The 2010 graduates found the best private industry employment in the Northeast. The region claimed 32.6% of the reported private industry positions, and there grads garnered the highest average starting salaries at $63,046 (compared to $56,526 for all private industry positions). The Southeast also offered better earning power in private industry than in other types of jobs with average starting salaries of $43,480 (7.1% higher than the average Southeast starting salary of $40,383), though these same graduates reported the lowest rates of employment in the private sector (8.4%). By comparison, graduates in the West felt the highest impact from the economic recession with both lower placements (11.6% of the total jobs in private industry in 2010 compared to 16.9% in 2009) and salaries averaging $53,000 (down $13,150 from 2009 highs of $66,150).

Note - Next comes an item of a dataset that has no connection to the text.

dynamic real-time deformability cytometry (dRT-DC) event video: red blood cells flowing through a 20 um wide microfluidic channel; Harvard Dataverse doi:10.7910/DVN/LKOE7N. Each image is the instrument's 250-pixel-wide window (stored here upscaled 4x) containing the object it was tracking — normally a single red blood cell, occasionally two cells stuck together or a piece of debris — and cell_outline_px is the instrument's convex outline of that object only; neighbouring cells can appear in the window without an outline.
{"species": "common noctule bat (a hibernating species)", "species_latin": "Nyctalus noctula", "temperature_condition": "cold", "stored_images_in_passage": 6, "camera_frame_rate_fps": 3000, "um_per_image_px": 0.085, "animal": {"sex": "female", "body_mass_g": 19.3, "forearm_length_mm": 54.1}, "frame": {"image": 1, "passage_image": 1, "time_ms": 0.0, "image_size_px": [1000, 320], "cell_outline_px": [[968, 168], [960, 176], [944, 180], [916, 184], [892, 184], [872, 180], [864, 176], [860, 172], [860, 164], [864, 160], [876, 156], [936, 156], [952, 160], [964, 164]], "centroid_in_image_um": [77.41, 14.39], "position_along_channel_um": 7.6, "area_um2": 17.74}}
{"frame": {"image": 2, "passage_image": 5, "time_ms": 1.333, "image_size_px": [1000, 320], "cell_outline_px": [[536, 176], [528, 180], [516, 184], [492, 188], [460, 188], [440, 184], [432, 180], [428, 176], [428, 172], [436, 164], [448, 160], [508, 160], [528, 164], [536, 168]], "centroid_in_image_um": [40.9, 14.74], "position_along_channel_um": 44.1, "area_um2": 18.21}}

Women fared almost as well as men in the private marketplace. Unlike in 2008, when the salary gap yawned at 24.4% between the sexes, it tightened for 2010 grads to a mere 4.7% difference in women’s and men’s average starting salaries ($55,809 and $58,545, respectively) for private industry jobs. This suggests that women are more aggressively pursuing jobs that require high-level business and computing skills or backgrounds in information technology and information science.
The other “other”
Besides private industry, the graduating class of 2010 took jobs in other “other” agencies (those falling outside of the library and information professions). On the one hand, graduates accepted positions in nonprofit agencies, hospitals, law firms, and corporations working with information technology and communications, global information policy, and business analysis and research. On the other hand, they accepted positions at lower salaries and part-time hours as retail clerks, baristas, and office assistants in order to pay the bills.
Helped along by jobs in private industry, full-time jobs falling outside of LIS were slightly better paid than 2009 (up to $49,218 from $47,790), and were well above the overall starting average ($42,556) for new grads. Across the board, jobs falling in the “other” category displayed the best salary improvement in the Northeast, which boosted 11.8% compared to 2009 ($49,487 vs. $43,624). Graduates claiming minority status also experienced strong success in placement rates (19% of all minority jobs) and average salary levels ($47,129) for other agencies.